Helpringham St Andrew's Church History
Helpringham. It is a big village on the edge of the Fens, with red-tiled and slate-roofed cottages scattered on the edge of the fields, lining the broad highway, and gathered round the chestnuts on the green. At the heart of it is the medieval church of St Andrew, one of a splendid company for which the Kesteven area is famed.
The chancel, with its triplet east window and lovely trefoil-headed sedilia and piscina, comes from the closing years of the 13th-century. But the rest is younger-the tower, nave and aisles 14th-century, the clerestory and spire 15th. The west front is a splendid sight. The great buttresses of the tower climb to bold pinnacles which are linked by flying buttresses to the lofty crocketed spire. High pitched roofs of the aisles flank the steeple on either side, and fine windows and a lovely recessed doorway with four depths of moulding all add to the richness of architectural design.
The interior is also impressive, the tower opening to the nave and aisles with three great pointed arches, and the nave having four more arches on each side, resting on clustered columns and adorned with six little heads, a bishop and a king among them; higher still, the light streams in through eight clerestory windows. Both aisles have Aumbries and Piscinas (one of them graceful with trefoil-headed canopy and small heads of a man and a woman), and the 13th-century font is enriched with lancet arcading, nail head, and a rough carving of the Holy Lamb. In a turret at a corner of the nave is the stairway which led to the rood loft. There ia wonderful Passion Chapel Altar with a Triptic by AE Lemmon from the arts & crafts movement.

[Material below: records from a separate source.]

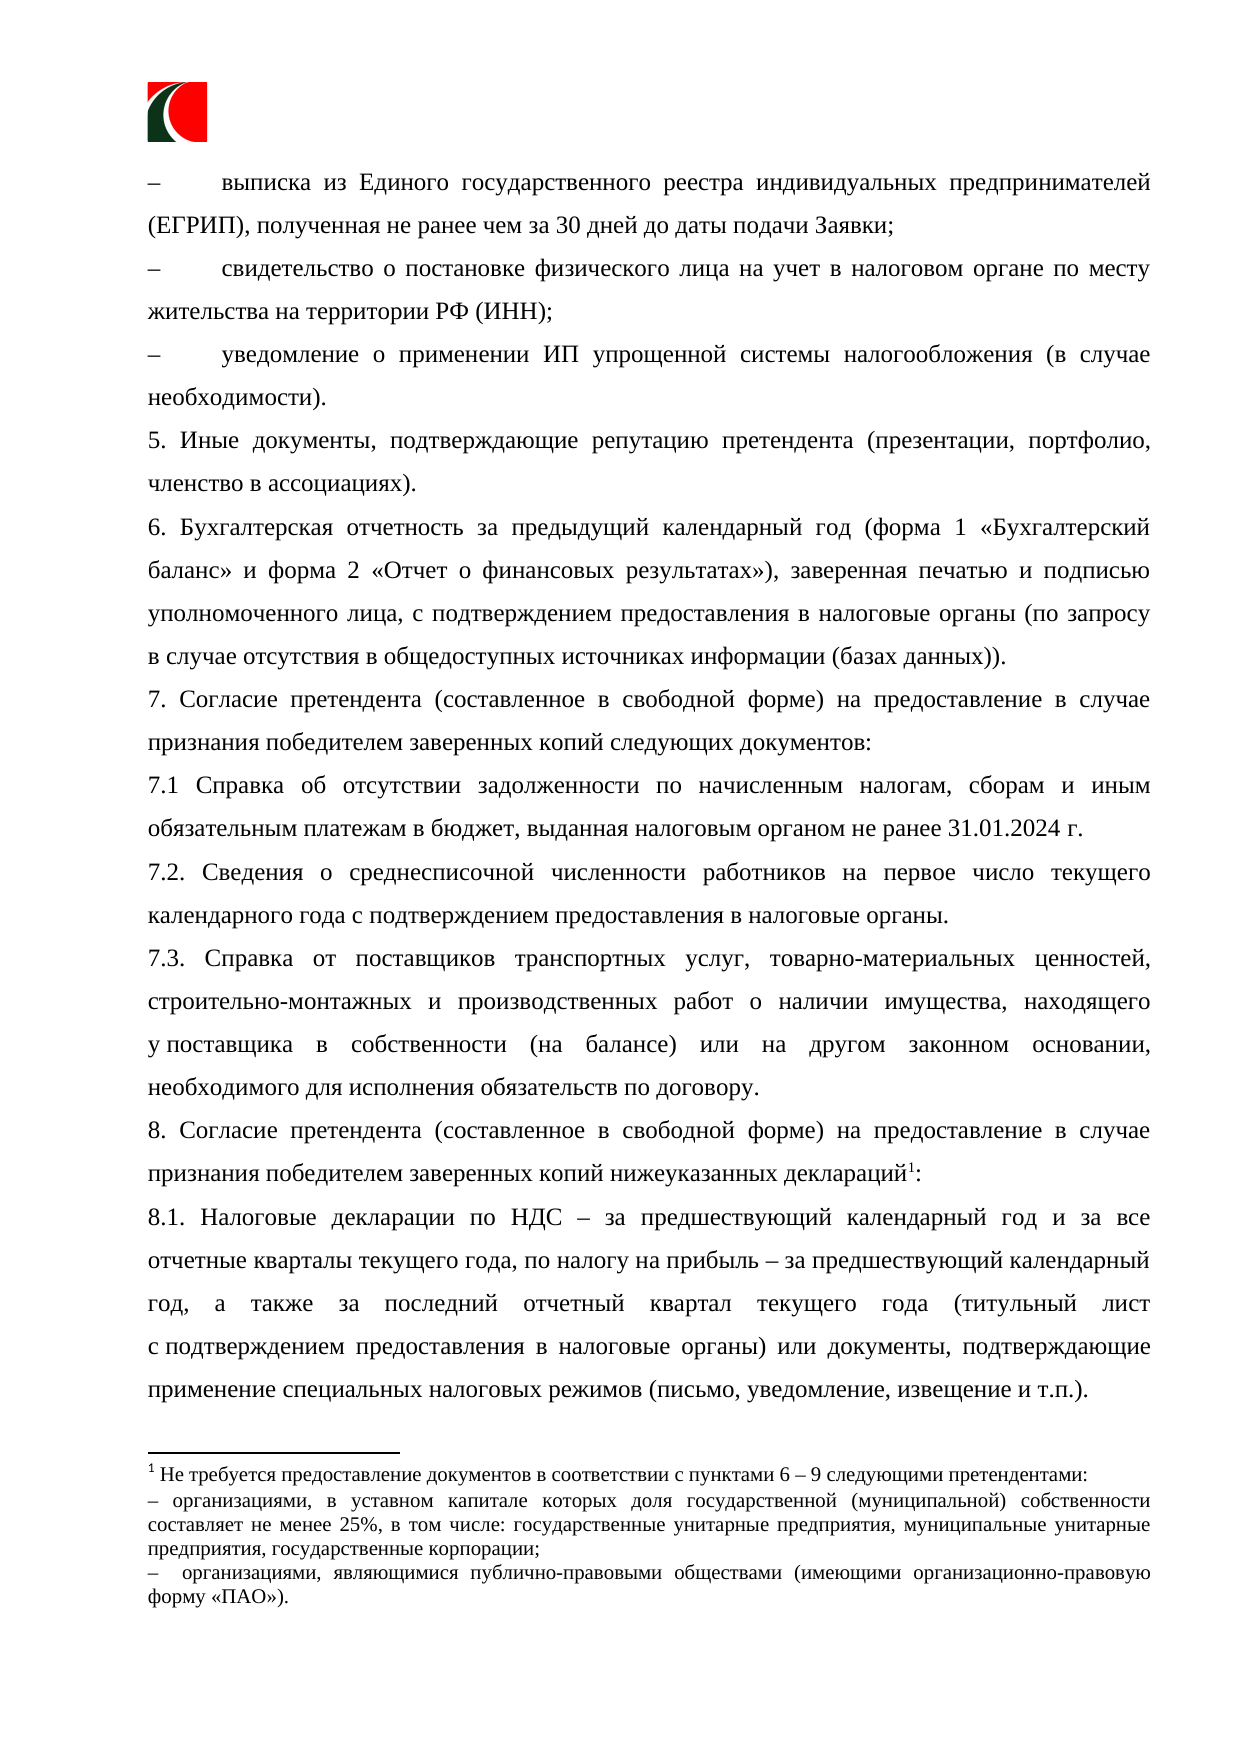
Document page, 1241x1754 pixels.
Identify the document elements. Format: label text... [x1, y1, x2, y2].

picture [147, 82, 208, 142]
text 6. Бухгалтерская отчетность за предыдущий календарный год (форма 1 «Бухгалтерский баланс» и форма 2 «Отчет о финансовых результатах»), заверенная печатью и подписью уполномоченного лица, с подтверждением предоставления в налоговые органы (по запросу в случае отсутствия в общедоступных источниках информации (базах данных)). [148, 512, 1152, 670]
text 7.1 Справка об отсутствии задолженности по начисленным налогам, сборам и иным обязательным платежам в бюджет, выданная налоговым органом не ранее 31.01.2024 г. [148, 770, 1152, 842]
text 5. Иные документы, подтверждающие репутацию претендента (презентации, портфолио, членство в ассоциациях). [148, 425, 1152, 497]
text – свидетельство о постановке физического лица на учет в налоговом органе по месту жительства на территории РФ (ИНН); [148, 253, 1152, 325]
text 8.1. Налоговые декларации по НДС – за предшествующий календарный год и за все отчетные кварталы текущего года, по налогу на прибыль – за предшествующий календарный год, а также за последний отчетный квартал текущего года (титульный лист с подтверждением предоставления в налоговые органы) или документы, подтверждающие применение специальных налоговых режимов (письмо, уведомление, извещение и т.п.). [148, 1202, 1152, 1403]
text 7.3. Справка от поставщиков транспортных услуг, товарно-материальных ценностей, строительно-монтажных и производственных работ о наличии имущества, находящего у поставщика в собственности (на балансе) или на другом законном основании, необходимого для исполнения обязательств по договору. [148, 943, 1152, 1101]
text 8. Согласие претендента (составленное в свободной форме) на предоставление в случае признания победителем заверенных копий нижеуказанных деклараций: [148, 1115, 1152, 1187]
text 7. Согласие претендента (составленное в свободной форме) на предоставление в случае признания победителем заверенных копий следующих документов: [148, 684, 1152, 756]
text – выписка из Единого государственного реестра индивидуальных предпринимателей (ЕГРИП), полученная не ранее чем за 30 дней до даты подачи Заявки; [148, 167, 1152, 238]
text 7.2. Сведения о среднесписочной численности работников на первое число текущего календарного года с подтверждением предоставления в налоговые органы. [148, 857, 1152, 928]
text – уведомление о применении ИП упрощенной системы налогообложения (в случае необходимости). [148, 339, 1152, 411]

Old woodwork adds to the charm of this place. There are plain, workmanlike benches of the 16th-century in the nave, a simple oak pulpit a century younger, a 15th-century screen with seven traceried arches, and a chest with iron bands. Modern symbolical figures of Faith, Hope and Charity shine in the east window of the chancel, and the east window of the south aisle has an attractive picture of the Annunciation. Many of the windows are by Midlands artist & craftsman A E Lemmon (1889-1963), one of the unsung masters of stained glass from the early 1900’s. The distinctive windows have local scenes within them and were commissioned by a local farming family.